Threat to forestland

The way has been opened for the declassification of forestland in areas also outside the city limits by placing the burden of proof on the State to show that it owns a particular stretch of land, rather than on the ordinary citizen, as was recently suggested in Parliament. The change would apply to land that was once characterized as forestland (grass meadows, expanses covered in holm oak) but has since been built on. Or so Environment, Public Works and Planning Minister Vasso Papandreou seemed to hint at during last Wednesday’s late-night parliamentary debate on the land register bill. This conclusion emerged during a sharp and lengthy interjection by ex-Prime Minister Constantine Mitsotakis, who spoke of the «irrational forest wardens» who insisted on characterizing the Cycladic Islands and other inhabited areas as forestland.
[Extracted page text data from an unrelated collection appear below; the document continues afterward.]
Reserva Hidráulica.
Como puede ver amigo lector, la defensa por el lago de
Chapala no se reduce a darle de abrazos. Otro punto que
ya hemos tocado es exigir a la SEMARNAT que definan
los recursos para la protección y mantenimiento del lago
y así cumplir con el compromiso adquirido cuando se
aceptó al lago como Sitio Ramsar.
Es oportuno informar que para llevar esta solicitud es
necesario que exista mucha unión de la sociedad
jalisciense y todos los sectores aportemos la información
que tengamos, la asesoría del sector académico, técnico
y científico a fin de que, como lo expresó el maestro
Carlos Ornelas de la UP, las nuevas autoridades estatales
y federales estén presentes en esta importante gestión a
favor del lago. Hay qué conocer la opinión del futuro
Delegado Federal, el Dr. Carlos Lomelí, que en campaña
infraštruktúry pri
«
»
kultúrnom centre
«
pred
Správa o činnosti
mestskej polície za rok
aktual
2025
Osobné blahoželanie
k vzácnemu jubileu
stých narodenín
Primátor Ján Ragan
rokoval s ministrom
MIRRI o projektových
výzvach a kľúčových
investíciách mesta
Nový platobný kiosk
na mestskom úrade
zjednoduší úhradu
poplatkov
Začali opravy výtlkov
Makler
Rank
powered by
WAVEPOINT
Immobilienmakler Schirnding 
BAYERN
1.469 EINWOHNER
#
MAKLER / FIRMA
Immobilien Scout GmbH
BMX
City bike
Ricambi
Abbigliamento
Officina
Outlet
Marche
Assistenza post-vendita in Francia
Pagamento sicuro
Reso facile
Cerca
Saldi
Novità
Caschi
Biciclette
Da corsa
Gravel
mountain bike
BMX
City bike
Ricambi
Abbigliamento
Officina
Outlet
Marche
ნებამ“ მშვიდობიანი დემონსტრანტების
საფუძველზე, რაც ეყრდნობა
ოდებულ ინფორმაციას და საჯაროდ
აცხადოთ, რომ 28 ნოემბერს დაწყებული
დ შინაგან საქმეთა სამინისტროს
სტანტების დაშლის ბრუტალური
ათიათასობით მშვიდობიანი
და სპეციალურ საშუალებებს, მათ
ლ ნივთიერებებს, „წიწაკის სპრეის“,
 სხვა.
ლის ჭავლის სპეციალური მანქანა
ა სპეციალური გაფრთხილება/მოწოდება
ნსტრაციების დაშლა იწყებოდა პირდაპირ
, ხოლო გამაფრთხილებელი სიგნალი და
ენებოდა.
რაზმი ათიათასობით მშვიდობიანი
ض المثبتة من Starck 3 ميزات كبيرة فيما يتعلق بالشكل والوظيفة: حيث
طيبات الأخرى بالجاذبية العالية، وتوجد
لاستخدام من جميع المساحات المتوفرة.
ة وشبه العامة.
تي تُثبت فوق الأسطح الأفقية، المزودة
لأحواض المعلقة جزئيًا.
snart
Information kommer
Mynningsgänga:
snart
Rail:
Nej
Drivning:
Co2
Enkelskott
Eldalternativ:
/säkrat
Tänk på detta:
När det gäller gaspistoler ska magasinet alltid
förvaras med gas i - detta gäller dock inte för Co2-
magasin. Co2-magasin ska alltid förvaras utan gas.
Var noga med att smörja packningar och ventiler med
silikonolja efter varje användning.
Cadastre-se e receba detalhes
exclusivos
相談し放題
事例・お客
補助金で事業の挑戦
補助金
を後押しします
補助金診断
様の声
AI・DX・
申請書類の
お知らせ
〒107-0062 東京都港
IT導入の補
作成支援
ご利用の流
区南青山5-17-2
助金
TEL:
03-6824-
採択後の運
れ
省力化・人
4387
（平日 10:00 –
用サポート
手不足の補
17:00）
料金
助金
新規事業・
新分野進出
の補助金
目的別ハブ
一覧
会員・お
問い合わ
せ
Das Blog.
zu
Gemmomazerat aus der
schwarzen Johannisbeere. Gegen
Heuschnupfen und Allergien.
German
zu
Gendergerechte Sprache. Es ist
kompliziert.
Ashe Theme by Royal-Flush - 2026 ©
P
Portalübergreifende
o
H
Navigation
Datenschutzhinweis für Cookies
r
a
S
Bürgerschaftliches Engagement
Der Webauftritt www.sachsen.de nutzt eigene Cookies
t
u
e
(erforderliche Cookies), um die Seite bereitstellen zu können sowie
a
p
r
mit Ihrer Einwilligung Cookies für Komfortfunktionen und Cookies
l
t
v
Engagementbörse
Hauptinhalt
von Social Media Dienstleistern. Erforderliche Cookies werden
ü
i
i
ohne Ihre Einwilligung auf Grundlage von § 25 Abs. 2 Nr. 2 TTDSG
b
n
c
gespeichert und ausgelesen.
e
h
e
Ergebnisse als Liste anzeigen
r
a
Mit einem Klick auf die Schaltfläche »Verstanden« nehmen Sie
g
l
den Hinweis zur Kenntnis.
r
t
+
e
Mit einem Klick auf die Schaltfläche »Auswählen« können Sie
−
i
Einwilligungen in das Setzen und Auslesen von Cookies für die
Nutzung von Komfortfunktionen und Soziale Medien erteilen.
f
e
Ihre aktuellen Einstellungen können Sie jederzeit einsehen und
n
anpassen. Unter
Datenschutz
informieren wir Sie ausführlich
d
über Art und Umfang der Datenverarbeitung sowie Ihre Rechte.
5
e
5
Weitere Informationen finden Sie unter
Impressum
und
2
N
He vehemently demanded that the environment minister draft an amendment to resolve the issue, for areas both beyond city limits as well as within city bounds. «We will never draw up a land register if we don’t solve this issue,» the ex-prime minister said, «and Agriculture Minister Giorgos Drys, to whom I said this, promised me he would bring forward an amendment that would apply to forestland beyond the city limits.» «Indeed, there is a problem… The Greek State has been locked in a struggle with itself since its inception, as, despite the 4,000 laws and articles that have been voted in to solve the issue, the problems remain,» Vasso Papandreou replied. Doing away with the necessity of proving ownership of land in areas outside the city limits, or placing the onus on the State «does not confront a problem of unconstitutionality, though there are other problems,» she said. «That’s why it’s imperative to have studies and a cross-party consensus.» Some people would emerge winners, she predicted, but not to the detriment of others. «Nevertheless, there are a number of issues, such as that of church property. Patmos, for example, is a madhouse, and we can’t haul all the inhabitants into court,» she concluded. From this statement she made clear, if somewhat obliquely, that she was prepared to look on the change favorably.